# PROMPT
Line by line, transcribe the records exactly.

# RAW DATA
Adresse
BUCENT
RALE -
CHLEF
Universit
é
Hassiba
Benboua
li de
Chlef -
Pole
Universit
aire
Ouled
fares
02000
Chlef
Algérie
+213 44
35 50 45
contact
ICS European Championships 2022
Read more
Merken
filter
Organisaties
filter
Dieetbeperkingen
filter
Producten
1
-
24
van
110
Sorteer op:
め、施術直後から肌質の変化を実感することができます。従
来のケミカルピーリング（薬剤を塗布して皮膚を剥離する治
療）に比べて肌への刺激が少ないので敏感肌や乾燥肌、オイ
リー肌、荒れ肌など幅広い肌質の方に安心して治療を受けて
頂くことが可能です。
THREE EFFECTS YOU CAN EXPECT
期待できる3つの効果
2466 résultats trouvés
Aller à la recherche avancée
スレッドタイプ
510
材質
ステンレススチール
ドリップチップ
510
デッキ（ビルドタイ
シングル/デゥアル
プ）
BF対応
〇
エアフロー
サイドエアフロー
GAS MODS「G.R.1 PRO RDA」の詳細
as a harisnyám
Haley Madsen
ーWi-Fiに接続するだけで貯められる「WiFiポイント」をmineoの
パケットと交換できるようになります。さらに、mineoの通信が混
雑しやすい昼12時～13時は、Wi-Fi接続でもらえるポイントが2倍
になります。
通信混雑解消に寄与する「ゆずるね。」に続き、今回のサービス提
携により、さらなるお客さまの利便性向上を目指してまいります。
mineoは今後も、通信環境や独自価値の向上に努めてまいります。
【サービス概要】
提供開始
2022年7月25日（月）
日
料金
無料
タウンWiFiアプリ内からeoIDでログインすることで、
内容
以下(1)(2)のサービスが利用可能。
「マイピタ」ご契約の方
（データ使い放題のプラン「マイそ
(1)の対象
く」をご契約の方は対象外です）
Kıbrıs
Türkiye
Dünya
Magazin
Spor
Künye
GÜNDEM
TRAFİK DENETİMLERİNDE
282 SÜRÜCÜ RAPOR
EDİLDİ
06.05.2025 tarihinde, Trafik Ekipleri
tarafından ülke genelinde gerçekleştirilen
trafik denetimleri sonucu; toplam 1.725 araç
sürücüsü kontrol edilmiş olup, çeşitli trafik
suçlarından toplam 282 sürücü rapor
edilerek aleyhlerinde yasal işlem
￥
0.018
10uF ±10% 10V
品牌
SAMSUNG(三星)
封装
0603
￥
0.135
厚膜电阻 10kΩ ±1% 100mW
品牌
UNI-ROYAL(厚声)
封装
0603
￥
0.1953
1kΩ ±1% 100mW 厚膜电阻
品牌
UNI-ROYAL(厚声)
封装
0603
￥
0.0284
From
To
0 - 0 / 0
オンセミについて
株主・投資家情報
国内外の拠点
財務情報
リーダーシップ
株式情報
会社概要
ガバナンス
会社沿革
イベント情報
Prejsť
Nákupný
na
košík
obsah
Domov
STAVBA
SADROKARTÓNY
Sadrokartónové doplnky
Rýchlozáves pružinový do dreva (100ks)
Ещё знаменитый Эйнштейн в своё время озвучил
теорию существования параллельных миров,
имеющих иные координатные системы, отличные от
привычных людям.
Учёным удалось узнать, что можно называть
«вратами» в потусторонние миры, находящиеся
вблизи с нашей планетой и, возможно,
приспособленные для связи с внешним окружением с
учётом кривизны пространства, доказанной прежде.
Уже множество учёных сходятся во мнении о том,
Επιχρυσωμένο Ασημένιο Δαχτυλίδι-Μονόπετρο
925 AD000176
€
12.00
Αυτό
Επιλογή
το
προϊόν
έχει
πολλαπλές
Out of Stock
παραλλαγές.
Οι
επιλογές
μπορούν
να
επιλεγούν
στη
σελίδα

# TASK OUTPUT
Adresse
BUCENT
RALE -
CHLEF
Universit
é
Hassiba
Benboua
li de
Chlef -
Pole
Universit
aire
Ouled
fares
02000
Chlef
Algérie
+213 44
35 50 45
contact
ICS European Championships 2022
Read more
Merken
filter
Organisaties
filter
Dieetbeperkingen
filter
Producten
1
-
24
van
110
Sorteer op:
め、施術直後から肌質の変化を実感することができます。従
来のケミカルピーリング（薬剤を塗布して皮膚を剥離する治
療）に比べて肌への刺激が少ないので敏感肌や乾燥肌、オイ
リー肌、荒れ肌など幅広い肌質の方に安心して治療を受けて
頂くことが可能です。
THREE EFFECTS YOU CAN EXPECT
期待できる3つの効果
2466 résultats trouvés
Aller à la recherche avancée
スレッドタイプ
510
材質
ステンレススチール
ドリップチップ
510
デッキ（ビルドタイ
シングル/デゥアル
プ）
BF対応
〇
エアフロー
サイドエアフロー
GAS MODS「G.R.1 PRO RDA」の詳細
as a harisnyám
Haley Madsen
ーWi-Fiに接続するだけで貯められる「WiFiポイント」をmineoの
パケットと交換できるようになります。さらに、mineoの通信が混
雑しやすい昼12時～13時は、Wi-Fi接続でもらえるポイントが2倍
になります。
通信混雑解消に寄与する「ゆずるね。」に続き、今回のサービス提
携により、さらなるお客さまの利便性向上を目指してまいります。
mineoは今後も、通信環境や独自価値の向上に努めてまいります。
【サービス概要】
提供開始
2022年7月25日（月）
日
料金
無料
タウンWiFiアプリ内からeoIDでログインすることで、
内容
以下(1)(2)のサービスが利用可能。
「マイピタ」ご契約の方
（データ使い放題のプラン「マイそ
(1)の対象
く」をご契約の方は対象外です）
Kıbrıs
Türkiye
Dünya
Magazin
Spor
Künye
GÜNDEM
TRAFİK DENETİMLERİNDE
282 SÜRÜCÜ RAPOR
EDİLDİ
06.05.2025 tarihinde, Trafik Ekipleri
tarafından ülke genelinde gerçekleştirilen
trafik denetimleri sonucu; toplam 1.725 araç
sürücüsü kontrol edilmiş olup, çeşitli trafik
suçlarından toplam 282 sürücü rapor
edilerek aleyhlerinde yasal işlem
￥
0.018
10uF ±10% 10V
品牌
SAMSUNG(三星)
封装
0603
￥
0.135
厚膜电阻 10kΩ ±1% 100mW
品牌
UNI-ROYAL(厚声)
封装
0603
￥
0.1953
1kΩ ±1% 100mW 厚膜电阻
品牌
UNI-ROYAL(厚声)
封装
0603
￥
0.0284
From
To
0 - 0 / 0
オンセミについて
株主・投資家情報
国内外の拠点
財務情報
リーダーシップ
株式情報
会社概要
ガバナンス
会社沿革
イベント情報
Prejsť
Nákupný
na
košík
obsah
Domov
STAVBA
SADROKARTÓNY
Sadrokartónové doplnky
Rýchlozáves pružinový do dreva (100ks)
Ещё знаменитый Эйнштейн в своё время озвучил
теорию существования параллельных миров,
имеющих иные координатные системы, отличные от
привычных людям.
Учёным удалось узнать, что можно называть
«вратами» в потусторонние миры, находящиеся
вблизи с нашей планетой и, возможно,
приспособленные для связи с внешним окружением с
учётом кривизны пространства, доказанной прежде.
Уже множество учёных сходятся во мнении о том,
Επιχρυσωμένο Ασημένιο Δαχτυλίδι-Μονόπετρο
925 AD000176
€
12.00
Αυτό
Επιλογή
το
προϊόν
έχει
πολλαπλές
Out of Stock
παραλλαγές.
Οι
επιλογές
μπορούν
να
επιλεγούν
στη
σελίδα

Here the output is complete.